The function of chitinase as a chitin digestive enzyme has attracted the attention as one of the potential materials for control of phytopathogenic fungi and insect pests. However, chitinase is uneconomic for commercialized due to the high cost in its production. The development in recombinant DNA technology has helped to reduce chitinase production cost and enhance its production. The aim of this study is to determine the optimum conditions toward the production of recombinant chitinase in Escherichia coli by manipulating the concentration of inducers (IPTG and lactose).

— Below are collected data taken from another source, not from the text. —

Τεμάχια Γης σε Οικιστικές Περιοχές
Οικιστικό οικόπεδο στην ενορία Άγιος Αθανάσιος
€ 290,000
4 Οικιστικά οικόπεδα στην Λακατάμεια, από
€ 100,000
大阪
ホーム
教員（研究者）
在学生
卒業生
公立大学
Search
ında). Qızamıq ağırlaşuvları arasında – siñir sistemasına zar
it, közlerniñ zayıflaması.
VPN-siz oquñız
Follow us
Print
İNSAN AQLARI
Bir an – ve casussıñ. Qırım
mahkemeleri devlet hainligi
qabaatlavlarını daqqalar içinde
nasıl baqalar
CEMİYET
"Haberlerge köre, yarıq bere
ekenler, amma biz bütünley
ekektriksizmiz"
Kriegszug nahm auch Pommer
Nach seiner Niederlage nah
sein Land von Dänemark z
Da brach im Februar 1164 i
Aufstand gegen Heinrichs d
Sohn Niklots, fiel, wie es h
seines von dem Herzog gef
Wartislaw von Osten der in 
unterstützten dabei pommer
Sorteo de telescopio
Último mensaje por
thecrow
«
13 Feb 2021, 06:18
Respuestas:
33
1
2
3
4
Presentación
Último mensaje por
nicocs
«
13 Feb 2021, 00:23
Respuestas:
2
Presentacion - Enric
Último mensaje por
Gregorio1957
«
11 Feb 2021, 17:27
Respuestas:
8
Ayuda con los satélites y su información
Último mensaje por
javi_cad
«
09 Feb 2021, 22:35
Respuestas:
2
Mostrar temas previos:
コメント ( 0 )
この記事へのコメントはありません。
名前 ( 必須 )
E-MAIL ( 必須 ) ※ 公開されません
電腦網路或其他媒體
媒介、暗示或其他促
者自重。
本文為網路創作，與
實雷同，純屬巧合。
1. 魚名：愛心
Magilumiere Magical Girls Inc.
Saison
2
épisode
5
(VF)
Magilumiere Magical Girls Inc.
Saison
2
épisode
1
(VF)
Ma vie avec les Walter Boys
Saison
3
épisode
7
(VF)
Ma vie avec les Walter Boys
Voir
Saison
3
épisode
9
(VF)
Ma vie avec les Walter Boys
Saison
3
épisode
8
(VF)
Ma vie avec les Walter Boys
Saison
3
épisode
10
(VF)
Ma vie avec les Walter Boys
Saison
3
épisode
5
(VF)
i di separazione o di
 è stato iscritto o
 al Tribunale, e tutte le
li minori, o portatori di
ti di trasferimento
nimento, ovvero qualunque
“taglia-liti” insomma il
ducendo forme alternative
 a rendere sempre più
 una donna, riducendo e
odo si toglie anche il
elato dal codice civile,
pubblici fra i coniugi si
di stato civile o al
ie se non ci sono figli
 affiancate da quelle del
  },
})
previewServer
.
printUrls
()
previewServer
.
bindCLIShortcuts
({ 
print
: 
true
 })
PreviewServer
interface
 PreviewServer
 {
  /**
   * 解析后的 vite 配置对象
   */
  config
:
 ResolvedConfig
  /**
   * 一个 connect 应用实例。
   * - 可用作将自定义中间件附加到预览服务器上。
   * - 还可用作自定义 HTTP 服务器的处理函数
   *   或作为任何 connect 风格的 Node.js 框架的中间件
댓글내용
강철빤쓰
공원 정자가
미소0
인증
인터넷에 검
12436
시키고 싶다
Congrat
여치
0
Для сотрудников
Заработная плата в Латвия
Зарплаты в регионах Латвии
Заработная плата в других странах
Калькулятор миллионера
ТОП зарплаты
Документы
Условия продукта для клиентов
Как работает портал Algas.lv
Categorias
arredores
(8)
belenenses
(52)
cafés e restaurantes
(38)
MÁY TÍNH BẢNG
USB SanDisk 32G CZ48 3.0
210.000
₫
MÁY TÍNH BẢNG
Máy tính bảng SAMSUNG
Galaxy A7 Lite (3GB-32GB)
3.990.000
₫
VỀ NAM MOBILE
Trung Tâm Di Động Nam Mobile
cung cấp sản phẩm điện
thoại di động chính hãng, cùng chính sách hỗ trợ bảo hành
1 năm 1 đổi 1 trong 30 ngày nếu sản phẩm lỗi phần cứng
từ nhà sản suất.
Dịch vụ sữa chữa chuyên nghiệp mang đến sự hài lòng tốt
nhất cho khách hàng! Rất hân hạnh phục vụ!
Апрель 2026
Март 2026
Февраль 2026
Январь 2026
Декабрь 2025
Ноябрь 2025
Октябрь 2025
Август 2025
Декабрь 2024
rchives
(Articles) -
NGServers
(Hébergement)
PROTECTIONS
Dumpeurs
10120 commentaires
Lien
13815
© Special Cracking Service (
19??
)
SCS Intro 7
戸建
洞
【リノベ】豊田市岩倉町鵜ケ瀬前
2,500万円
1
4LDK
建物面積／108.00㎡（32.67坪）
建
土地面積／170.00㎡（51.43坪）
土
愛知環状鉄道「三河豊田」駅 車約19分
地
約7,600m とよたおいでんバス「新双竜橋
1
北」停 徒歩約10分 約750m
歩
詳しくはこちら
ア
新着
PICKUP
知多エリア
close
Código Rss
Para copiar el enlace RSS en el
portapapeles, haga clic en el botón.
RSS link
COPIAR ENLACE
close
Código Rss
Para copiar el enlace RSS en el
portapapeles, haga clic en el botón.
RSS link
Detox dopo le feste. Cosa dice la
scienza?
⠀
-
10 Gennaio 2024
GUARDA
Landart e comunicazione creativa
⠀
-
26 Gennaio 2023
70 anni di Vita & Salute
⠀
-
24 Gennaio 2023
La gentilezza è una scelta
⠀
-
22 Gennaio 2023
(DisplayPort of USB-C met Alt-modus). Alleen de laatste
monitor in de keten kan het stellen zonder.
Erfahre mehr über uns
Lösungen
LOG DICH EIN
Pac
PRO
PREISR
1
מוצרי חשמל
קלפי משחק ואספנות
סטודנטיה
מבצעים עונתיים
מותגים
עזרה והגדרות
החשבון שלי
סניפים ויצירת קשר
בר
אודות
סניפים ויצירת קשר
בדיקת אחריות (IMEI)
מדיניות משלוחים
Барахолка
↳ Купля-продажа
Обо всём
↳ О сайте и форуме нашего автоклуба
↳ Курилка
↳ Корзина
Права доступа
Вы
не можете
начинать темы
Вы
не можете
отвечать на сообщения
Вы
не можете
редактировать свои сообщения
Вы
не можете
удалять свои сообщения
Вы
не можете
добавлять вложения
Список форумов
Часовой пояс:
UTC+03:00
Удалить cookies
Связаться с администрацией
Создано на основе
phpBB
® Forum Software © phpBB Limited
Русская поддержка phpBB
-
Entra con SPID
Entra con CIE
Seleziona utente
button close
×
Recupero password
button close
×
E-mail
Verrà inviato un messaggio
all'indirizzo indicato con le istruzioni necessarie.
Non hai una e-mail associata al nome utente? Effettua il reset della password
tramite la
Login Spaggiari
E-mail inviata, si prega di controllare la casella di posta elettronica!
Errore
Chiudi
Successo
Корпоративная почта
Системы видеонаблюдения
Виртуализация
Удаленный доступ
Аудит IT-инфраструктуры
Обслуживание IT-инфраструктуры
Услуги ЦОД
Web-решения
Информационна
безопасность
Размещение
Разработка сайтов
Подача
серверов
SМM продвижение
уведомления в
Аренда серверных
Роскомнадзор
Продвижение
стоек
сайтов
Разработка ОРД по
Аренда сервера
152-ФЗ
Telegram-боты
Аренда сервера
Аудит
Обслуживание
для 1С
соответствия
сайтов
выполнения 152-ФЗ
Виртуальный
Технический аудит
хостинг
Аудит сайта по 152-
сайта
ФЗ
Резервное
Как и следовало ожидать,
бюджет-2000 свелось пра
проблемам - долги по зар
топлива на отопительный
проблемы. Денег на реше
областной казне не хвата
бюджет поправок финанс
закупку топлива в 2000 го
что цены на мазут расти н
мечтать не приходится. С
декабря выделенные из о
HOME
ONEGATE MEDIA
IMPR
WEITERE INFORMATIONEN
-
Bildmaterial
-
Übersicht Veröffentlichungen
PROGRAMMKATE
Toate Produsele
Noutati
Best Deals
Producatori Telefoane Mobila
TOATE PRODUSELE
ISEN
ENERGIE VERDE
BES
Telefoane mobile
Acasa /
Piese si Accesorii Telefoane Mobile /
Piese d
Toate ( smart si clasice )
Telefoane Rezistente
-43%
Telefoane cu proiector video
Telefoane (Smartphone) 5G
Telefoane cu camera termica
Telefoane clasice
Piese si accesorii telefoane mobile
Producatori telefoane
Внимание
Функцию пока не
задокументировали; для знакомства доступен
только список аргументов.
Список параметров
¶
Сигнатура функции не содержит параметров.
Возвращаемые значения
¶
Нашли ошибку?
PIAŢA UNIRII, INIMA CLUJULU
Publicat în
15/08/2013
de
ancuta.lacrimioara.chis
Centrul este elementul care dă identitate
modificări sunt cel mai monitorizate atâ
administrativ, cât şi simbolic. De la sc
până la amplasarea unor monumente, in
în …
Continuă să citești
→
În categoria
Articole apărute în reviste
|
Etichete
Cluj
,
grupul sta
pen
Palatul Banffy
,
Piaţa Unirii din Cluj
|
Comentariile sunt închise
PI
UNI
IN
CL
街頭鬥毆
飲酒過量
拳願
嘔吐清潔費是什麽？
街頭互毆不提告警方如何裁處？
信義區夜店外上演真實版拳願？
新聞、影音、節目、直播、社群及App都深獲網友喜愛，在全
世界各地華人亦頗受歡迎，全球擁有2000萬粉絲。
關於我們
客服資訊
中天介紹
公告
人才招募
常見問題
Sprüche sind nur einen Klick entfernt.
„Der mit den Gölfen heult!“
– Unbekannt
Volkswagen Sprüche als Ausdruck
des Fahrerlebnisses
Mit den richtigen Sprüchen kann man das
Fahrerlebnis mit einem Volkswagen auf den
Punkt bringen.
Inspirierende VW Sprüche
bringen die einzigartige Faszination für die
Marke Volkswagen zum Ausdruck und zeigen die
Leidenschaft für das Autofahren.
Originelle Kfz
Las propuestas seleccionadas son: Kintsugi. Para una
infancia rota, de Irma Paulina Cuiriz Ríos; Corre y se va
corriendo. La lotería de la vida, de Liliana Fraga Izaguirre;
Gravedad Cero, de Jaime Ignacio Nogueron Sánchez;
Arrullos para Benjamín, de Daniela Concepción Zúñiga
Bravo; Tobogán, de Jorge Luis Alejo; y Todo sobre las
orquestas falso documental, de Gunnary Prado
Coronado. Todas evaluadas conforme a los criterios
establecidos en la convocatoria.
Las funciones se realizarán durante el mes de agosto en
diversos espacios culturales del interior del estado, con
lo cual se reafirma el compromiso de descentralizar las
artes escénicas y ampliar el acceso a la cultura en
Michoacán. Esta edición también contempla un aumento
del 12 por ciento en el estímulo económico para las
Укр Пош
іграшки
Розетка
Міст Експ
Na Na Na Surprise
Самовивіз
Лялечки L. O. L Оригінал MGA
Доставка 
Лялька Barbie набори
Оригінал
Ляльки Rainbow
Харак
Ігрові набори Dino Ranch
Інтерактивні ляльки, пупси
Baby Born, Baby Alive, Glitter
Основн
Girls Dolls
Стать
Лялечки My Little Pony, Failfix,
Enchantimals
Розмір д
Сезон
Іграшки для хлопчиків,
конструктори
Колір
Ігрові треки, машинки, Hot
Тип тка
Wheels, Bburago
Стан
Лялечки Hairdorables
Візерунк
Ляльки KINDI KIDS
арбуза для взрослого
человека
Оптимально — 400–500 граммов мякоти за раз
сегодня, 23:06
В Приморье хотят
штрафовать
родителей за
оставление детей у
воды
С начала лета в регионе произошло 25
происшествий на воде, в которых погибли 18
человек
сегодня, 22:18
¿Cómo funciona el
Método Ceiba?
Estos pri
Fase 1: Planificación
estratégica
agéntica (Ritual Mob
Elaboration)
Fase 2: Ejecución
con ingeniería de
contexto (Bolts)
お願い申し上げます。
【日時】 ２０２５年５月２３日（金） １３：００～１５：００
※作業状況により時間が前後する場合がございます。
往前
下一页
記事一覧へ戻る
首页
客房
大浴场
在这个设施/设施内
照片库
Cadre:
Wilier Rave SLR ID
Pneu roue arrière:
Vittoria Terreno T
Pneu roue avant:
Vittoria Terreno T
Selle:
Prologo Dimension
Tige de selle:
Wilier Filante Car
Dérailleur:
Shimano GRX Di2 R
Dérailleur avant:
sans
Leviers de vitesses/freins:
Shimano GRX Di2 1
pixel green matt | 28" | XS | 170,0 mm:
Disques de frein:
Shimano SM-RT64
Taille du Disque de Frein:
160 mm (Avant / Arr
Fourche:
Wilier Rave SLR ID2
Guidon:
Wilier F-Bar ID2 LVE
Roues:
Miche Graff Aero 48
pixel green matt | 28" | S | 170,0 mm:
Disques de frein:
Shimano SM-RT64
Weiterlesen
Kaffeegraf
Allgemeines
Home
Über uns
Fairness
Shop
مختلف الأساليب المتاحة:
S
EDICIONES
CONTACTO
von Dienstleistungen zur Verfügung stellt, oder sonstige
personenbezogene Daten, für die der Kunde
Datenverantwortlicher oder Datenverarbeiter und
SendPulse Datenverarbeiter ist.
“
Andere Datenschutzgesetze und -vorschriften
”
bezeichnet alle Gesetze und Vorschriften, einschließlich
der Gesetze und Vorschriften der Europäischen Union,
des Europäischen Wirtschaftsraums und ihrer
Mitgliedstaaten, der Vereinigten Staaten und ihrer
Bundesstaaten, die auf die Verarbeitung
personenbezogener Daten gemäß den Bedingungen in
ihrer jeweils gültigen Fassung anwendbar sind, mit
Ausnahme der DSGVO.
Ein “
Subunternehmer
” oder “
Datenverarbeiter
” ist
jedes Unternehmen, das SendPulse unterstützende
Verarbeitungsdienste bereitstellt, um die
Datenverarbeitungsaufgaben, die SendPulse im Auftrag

The best concentration of IPTG and lactose as inducers were determined by using the conventional method. Results from conventional method were used for further improvement of optimization by using Response Surface Methodology (RSM). In Response Surface Methodology, the optimization of expression was carried out based on the Central Composite Design (CCD). The effect of the inducers concentration toward the expression level of the recombinant chitinase production were analyzed and optimum values of tested variables for the production of chitinase were 1.19 mM IPTG and 0.98% lactose. Response surface analysis revealed that 0.513 U/ml of chitinase activity was achieved by using the optimized condition. This improved about 13.2-fold compare to initial experiment which produced 0.039 U/ml. This showed that combination between IPTG and lactose has increased the production of recombinant chitinase.